Un dimanche matin, trois hommes étaient allés à la Vente-au-Diable chercher du charbon. C’était par paresse qu’ils n’y étaient pas allés la veille.

En revenant, ils aperçurent un individu qui conduisait un banneau de charbon pareil à les leurs et qui se dirigeait vers la cime du cap, où il y a un abîme de cent pieds coupé à pic. Cheval, voiture, conducteur, tout dégringola dans le vide – et nos travailleurs du dimanche comprirent la leçon.

 

*     *     *

 

Tassé veillait un soir en nombreuse compagnie. Un coup de vent survint, puis le beuglard passa par le milieu du village. Chacun était sur pied, plus mort que vif. Les portes et les fenêtres résonnaient comme des tambours sous les coups secs qui les frappaient. Tassé ôte son habit et sort en égrenant les plus gros jurons de son répertoire. Il y eut une bataille qui dura vingt minutes au milieu d’un vacarme étourdissant. Trois fois le diable accula son adversaire sur la porte de la maison et le cribla de coups de poings, mais les hommes se pressaient en dedans sur la porte et la maintenaient fermée. Enfin, le tapage s’étant apaisé, on ouvrit pour respirer l’air et prendre connaissance de l’état des choses. Lorsque Tassé rentra, il était couvert de sang, sa chemise en loques et la moitié de sa barbe arrachée.

– N’importe, dit-il, vous ne l’entendrez plus ; je lui ai cassé les deux cornes ; il n’y reviendra jamais car il m’a demandé pardon.

Qu’en pensez-vous ?

 

*     *     *

 

Édouard Tassé, contremaître aux Forges, était très aimé de ses hommes, à cause de sa vaillance, et de sa bonne humeur et de sa manière de conduire le travail. Son fils Louis est maintenant inspecteur d’écoles à Ottawa. Les deux fils de ce dernier, Damase et Emmanuel, résident aussi à Ottawa.

Aux Forges, Tassé passe pour un être merveilleux, puisqu’il a délivré le village des tracasseries incommodes de Mlle Poulin et de son chargé d’affaires. Sa mort a été édifiante, religieusement parlant. Voilà un garçon que les poètes chanteraient si nous avions encore des bardes à la longue chevelure, allant de château en château réciter leurs compositions la harpe à la main, s’asseyant à des festins royaux préparés par des châtelaines idéales et vidant les coupes d’or qui renferment la boisson des dieux.

Toutes les légendes de l’antiquité sortent de pareilles sources.
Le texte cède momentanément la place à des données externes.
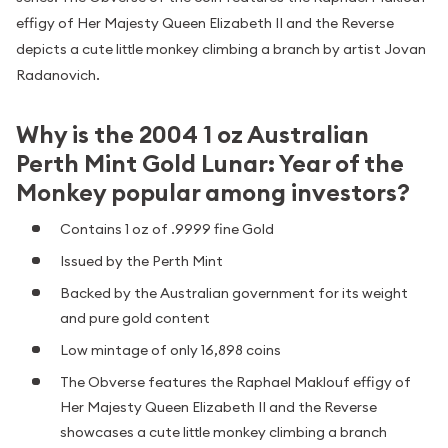
effigy of Her Majesty Queen Elizabeth II and the Reverse
depicts a cute little monkey climbing a branch by artist Jovan
Radanovich.
Why is the 2004 1 oz Australian
Perth Mint Gold Lunar: Year of the
Monkey popular among investors?
Contains 1 oz of .9999 fine Gold
Issued by the Perth Mint
Backed by the Australian government for its weight
and pure gold content
Low mintage of only 16,898 coins
The Obverse features the Raphael Maklouf effigy of
Her Majesty Queen Elizabeth II and the Reverse
showcases a cute little monkey climbing a branch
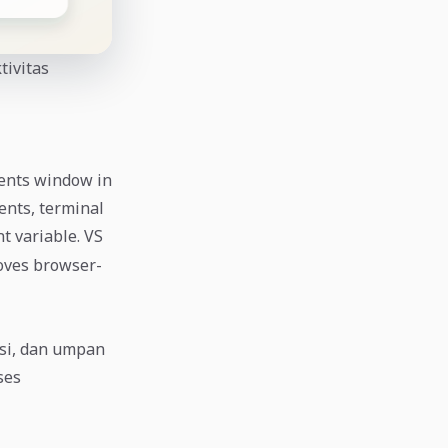
tivitas
gents window in
ents, terminal
 variable. VS
oves browser-
usi, dan umpan
ses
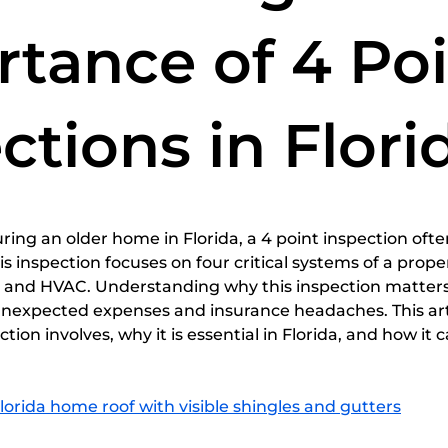
spections
home inspection services
Certified Home
tance of 4 Po
ctions in Flori
5 stars.
ing an older home in Florida, a 4 point inspection oft
 inspection focuses on four critical systems of a propert
g, and HVAC. Understanding why this inspection matters
xpected expenses and insurance headaches. This arti
tion involves, why it is essential in Florida, and how it 
Florida home roof with visible shingles and gutters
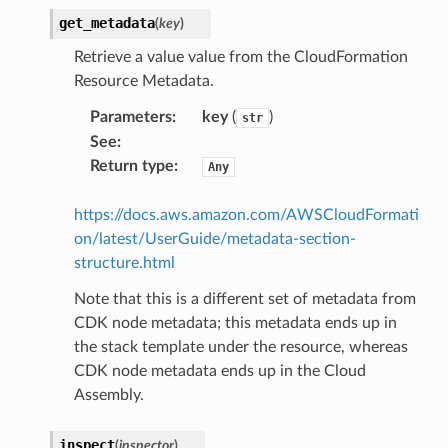
get_metadata
(
key
)
Retrieve a value value from the CloudFormation
Resource Metadata.
alyzer
Parameters
:
key
(
)
str
See
:
Return type
:
Any
nmq
https://docs.aws.amazon.com/AWSCloudFormati
on/latest/UserGuide/metadata-section-
builder
structure.html
way
Note that this is a different set of metadata from
wayv2
CDK node metadata; this metadata ends up in
ig
the stack template under the resource, whereas
CDK node metadata ends up in the Cloud
Assembly.
rations
onautoscaling
inspect
(
inspector
)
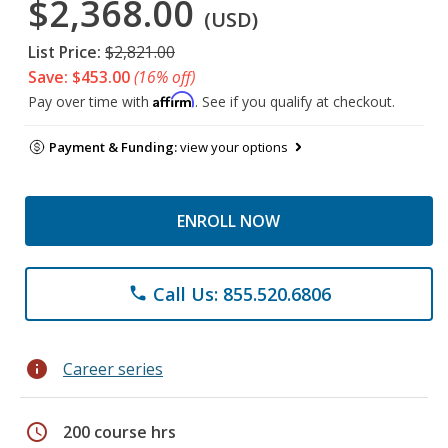
$2,368.00
(USD)
List Price:
$2,821.00
Save: $453.00
(16% off)
Affirm
Pay over time with
. See if you qualify at checkout.
Payment & Funding:
view your options
ENROLL NOW
Call Us: 855.520.6806
phone
info
Career series
schedule
200 course hrs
Elles ont amusé l’enfance de la famille humaine. Je retrouve dans Homère, et jusque dans le Dante, des récits, des tableaux qui sont chez nous de tous les jours. Les écrivains incomparables, qui ont consacré ou plutôt coulé en bronze ces premiers jets de l’imagination des peuples, n’ont travaillé que pour se rendre immortels, ou du moins durables parmi nous et ils y sont parvenus. Le siècle actuel a d’autres instincts ; nous écrivons ces récits pour amuser les intimes, car il est agréable de recueillir ces « contes de la veillée » dont les héros sont si près de nous, et d’expliquer comment tant de pages étonnantes sont nées chez les vieux conteurs dont la charmante diction nous enthousiasme encore aujourd’hui.

 

 

 

Benjamin SULTE, 1890.

 

Paru dans Contes et légendes des Vieilles Forges,

Éditions du Bien Public, Trois-Rivières, 1954.